土地収用法改悪案に対する一坪反戦地主会の呼びかけ(2001年3月14日)(抄)
今年3月2日、「土地収用法の一部を改正する法律案」が閣議決定され、同日、衆議院に提出されました。この法案(以下、改悪案とします)は下記のような問題をはらんでいます。改悪案は、第一に事業認定手続きの過程で、(1)事業内容の周知を図るため事前説明会の改正を義務付ける、(2)幅広い意見聴取のため公聴会の開催を義務付ける、(3)事業認定の中立性を担保するため第三者機関からの意見聴取を行う、(4)公正の確保と透明性の向上のため、事業認定理由を公表する、の4点を制度化することとしています。しかし、これによる示された地主等の意向が起業者側を拘束するという保証はありません。それどころか、「地主や第三者機関等の意見を聴取した」ということで、起業者側の「アリバイ」作りになる懸念があります。
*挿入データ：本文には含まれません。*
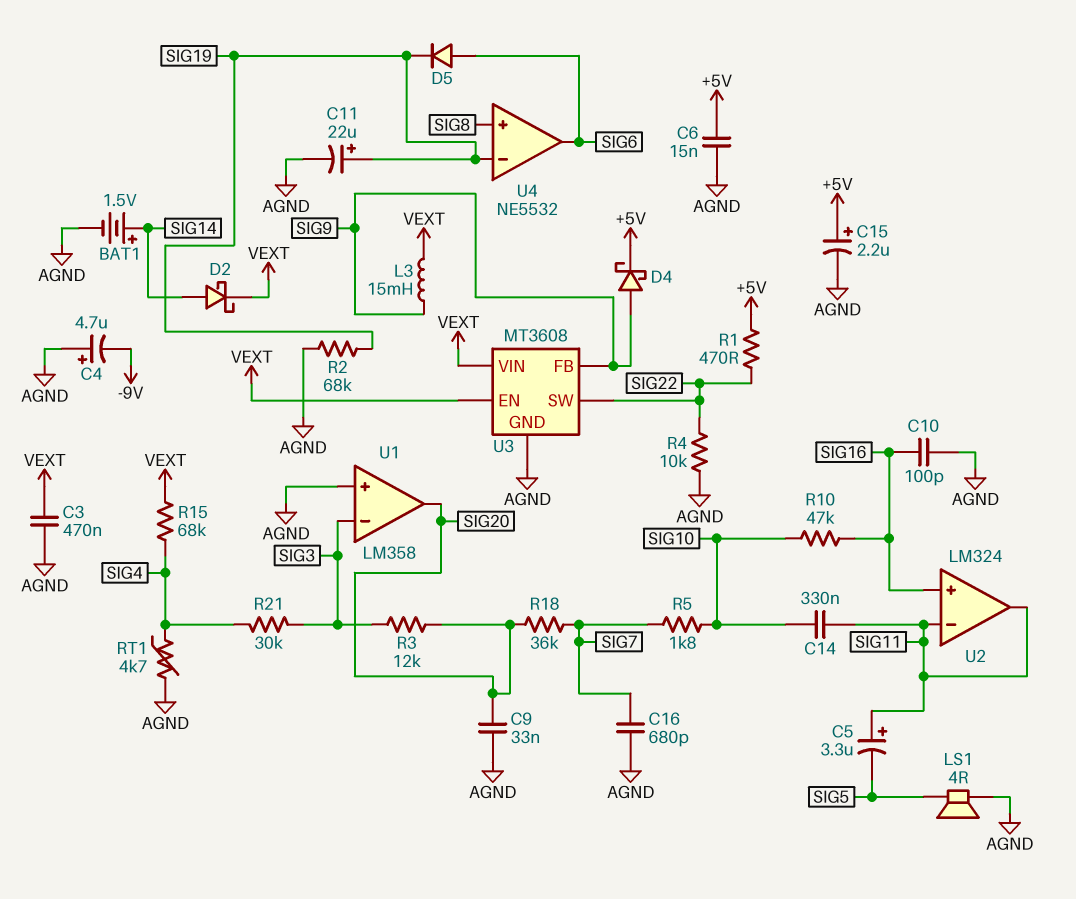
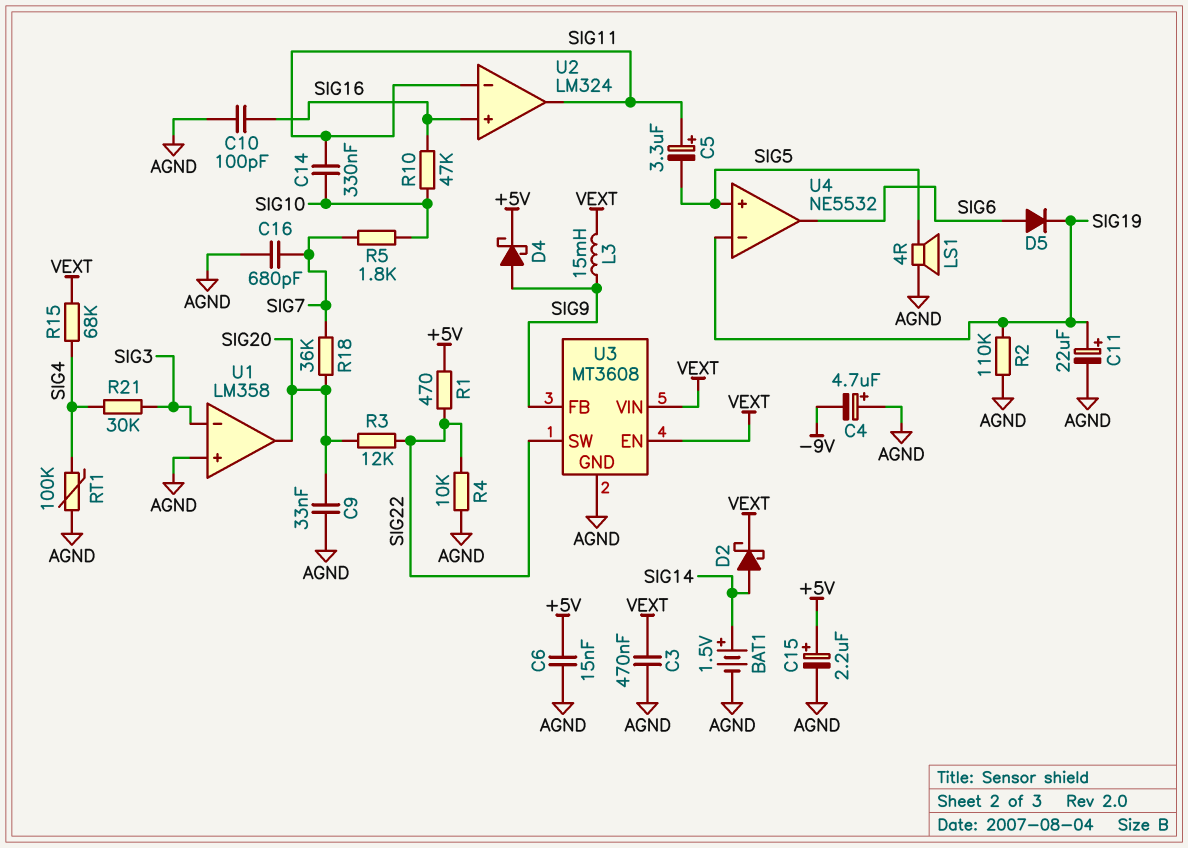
R2: 68k (AGND, SIG19) -> 110k (AGND, SIG19)
R3: 12k (SIG3, SIG20) -> 12k (SIG20, SIG22)
RT1: 4.7k (AGND, SIG4) -> 100k (AGND, SIG4)
U4 pin in+: SIG8 -> SIG5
また、収用手続きについても、(1)地主等が多数の場合は、土地調書・物件調書の作成を簡略化するようにする(調書への地主等の署名・押印に代え、市町村長による公告・縦覧で済ませることができる)、(2)地主等が多数の場合は審理が迅速に行えるよう、代表当事者を選定できるようにする。また、地主等が著しく多数の場合は、収用委員会が代表当事者を選定すべきことを勧告することができる、(3)損失補償金を現金書留郵便等で支払えるようにする、(4)収用委員会の審理において、事業認定の違法性の主張を制限できるようにする(収用委員会審理の場で土地収用の違法性を主張することができなくなる)。
これらは、土地収用手続きをさらに形骸化させるとともに、地主等の意見表示の機会を奪うことで、迅速に土地収用ができるようにするものです。
国の狙いは、第一に公共事業の見直しや反対を求める住民運動(各種の一坪運動)の押さえ込みです。公共事業のあり方を根本的に見直すこともせず、土地収用法を改悪して住民運動を押さえ込もうとする国の姿勢は、断じて容認できません。また国は米軍用地特措法の改悪だけでは飽きたらず、今後は土地収用法そのものを改悪し、一坪反戦運動や反戦地主の闘いを終局的に抹殺しようとしています。あらゆる住民運動を総体的に抑圧する今回の改悪案は、まさしく「有事法制」の一環です。改悪案は絶対に廃案に追い込まなければなりません。
土地収用法の一部を改正する法律案に対する修正案要綱 (民主提出)成立 社共反対
第一 社会資本整備審議会等の意見の尊重
一 国土交通大臣は、事業の認定に関する処分を行うに際して聴取した社会資本整備審議会の意見を尊重しなければならないものとすること。
二 都道府県知事は、事業の認定に関する処分を行うに際して聴取した審議会等の意見を尊重しなければならないものとすること。
第二 検討政府は、公共の利益の増進と私有財産との調整を図りつつ公共の利益となる事業を実施するためには、その事業の施行について利害関係を有する者等の理解を得ることが重要であることにかんがみ、事業に関する情報の公開等その他の施行についてこれらの者の理解を得るための措置について、総合的な見地から検討を加えるものとすること。
土地収用法の一部を改正する法律案に対する附帯決議 与党・民主賛成 社共反対
政府は、本法律の施行に当たっては、次の事項に留意し、その運用に遺憾なきを期すべきである。
一 社会資本整備審議会のうち、事業認定の審議に携わる委員については、法学界、法曹界、都市計画、環境、マスコミ、経済界等の分野からバランスよく人選するとともに、事業推進の立場にある中央省庁のOBの任命は原則として行わないこととし、事業認定の中立性、公正性等の確保に努めること。
二 事業認定の審議にあたっては、当該事業に利害関係を有する委員は当該審議に関わらないようにするなど厳格な運用を行い、事業認定の中立性、公正性等の確保に努めること。
三 公聴会については、その透明性を高めるため、開催に当たっては、開催期日・場所等について事前に十分な周知を図るとともに、議事録の公開など情報公開の徹底に努めること。
四 公聴会が形骸化することのないよう、公聴会で述べられた住民等の意見は第三者期間に適切に伝えるとともに、公述人相互の間で質疑を行えるような仕組みとするなど、住民意見の吸収の場という公聴会の本来の役割を果たすよう、規則改正を含め必要な措置を講ずること。
五 事業認定判断の透明性の向上を図るという法改正の趣旨を踏まえ、改正法の公布後に事業認定申請された事業については、公聴会の義務的開催など改正法の内容を踏まえた運用を図ること。
六 今回の法改正の趣旨にかんがみ、政府は各都道府県と協議して、収用委員会の役割が適格に果たされるよう努めること。